_Assigned task_. Reproduce the listing that follows in full. Omit its images.

_Data shown_.
——————————

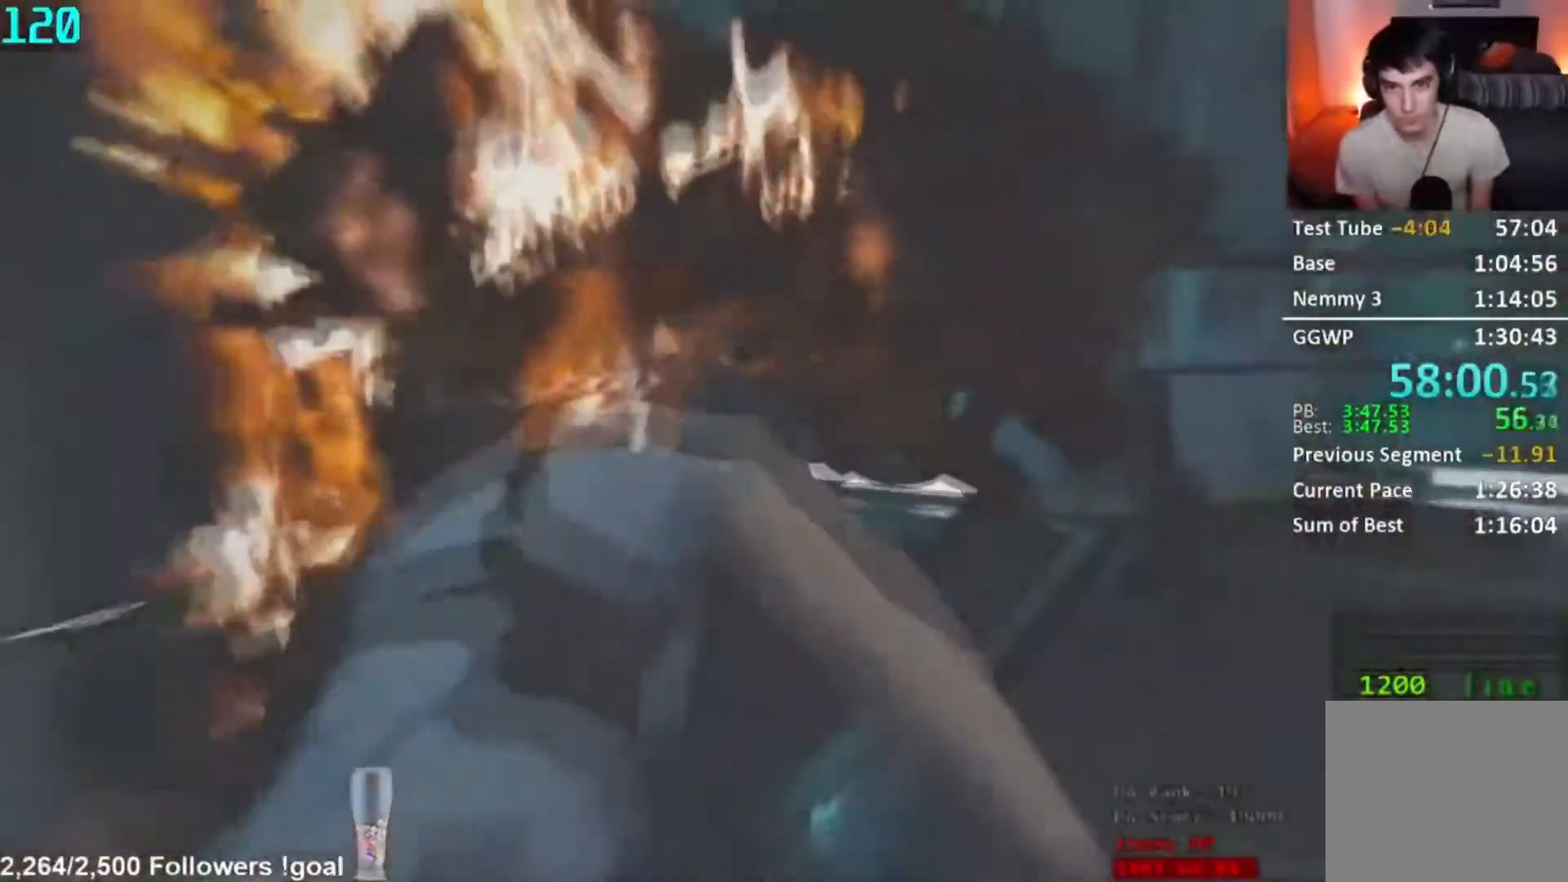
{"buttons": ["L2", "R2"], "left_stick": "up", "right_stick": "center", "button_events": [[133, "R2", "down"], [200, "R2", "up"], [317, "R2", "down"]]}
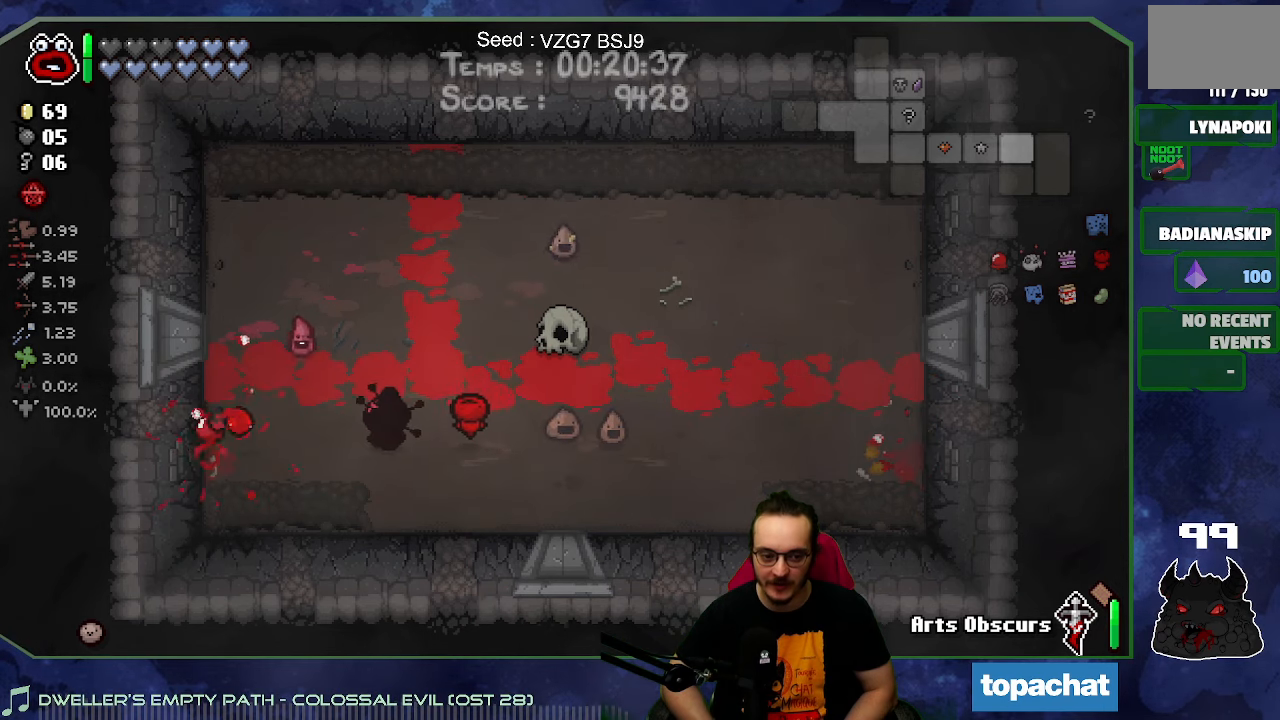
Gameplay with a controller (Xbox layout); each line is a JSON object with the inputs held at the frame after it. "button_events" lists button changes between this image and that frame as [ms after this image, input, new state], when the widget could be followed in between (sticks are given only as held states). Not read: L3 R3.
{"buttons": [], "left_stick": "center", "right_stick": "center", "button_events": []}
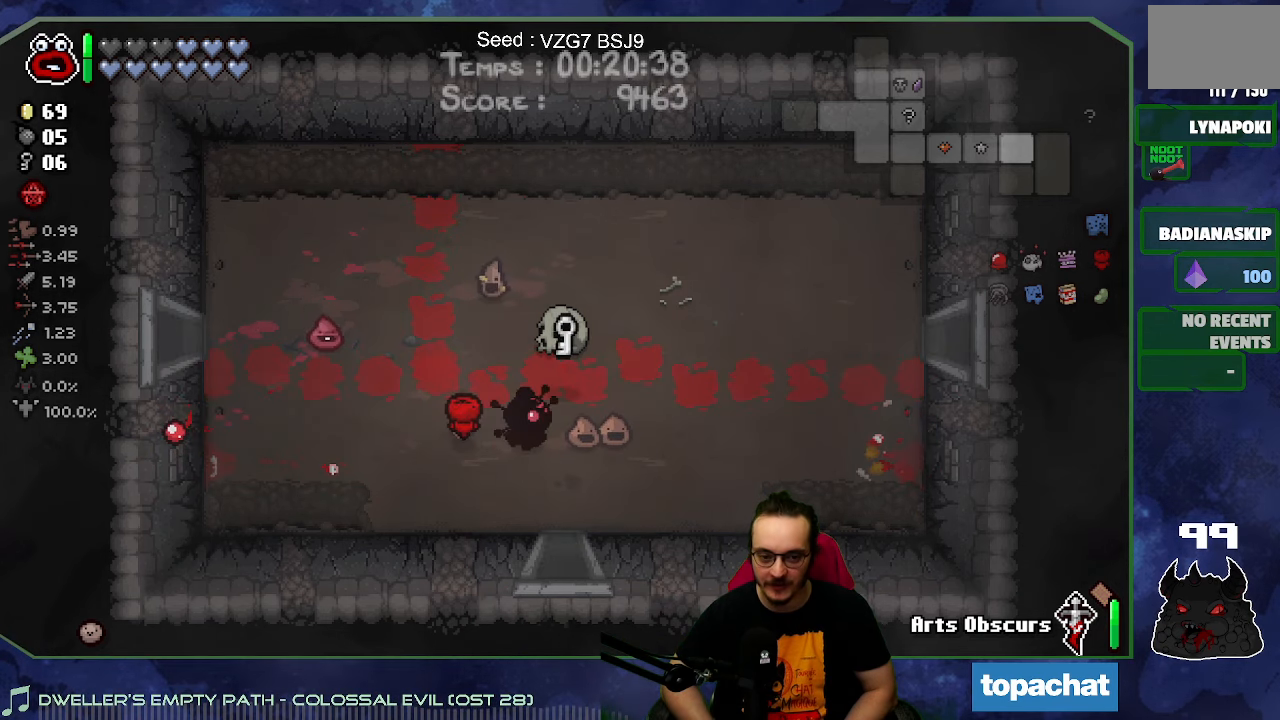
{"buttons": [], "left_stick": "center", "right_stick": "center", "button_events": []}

——————————

_Answer below_.
{"buttons": ["L2", "R2"], "left_stick": "up", "right_stick": "center", "button_events": [[133, "R2", "down"], [200, "R2", "up"], [317, "R2", "down"]]}
Gameplay with a controller (Xbox layout); each line is a JSON object with the inputs held at the frame after it. "button_events" lists button changes between this image and that frame as [ms after this image, input, new state], when the widget could be followed in between (sticks are given only as held states). Not read: L3 R3.
{"buttons": [], "left_stick": "center", "right_stick": "center", "button_events": []}
{"buttons": [], "left_stick": "center", "right_stick": "center", "button_events": []}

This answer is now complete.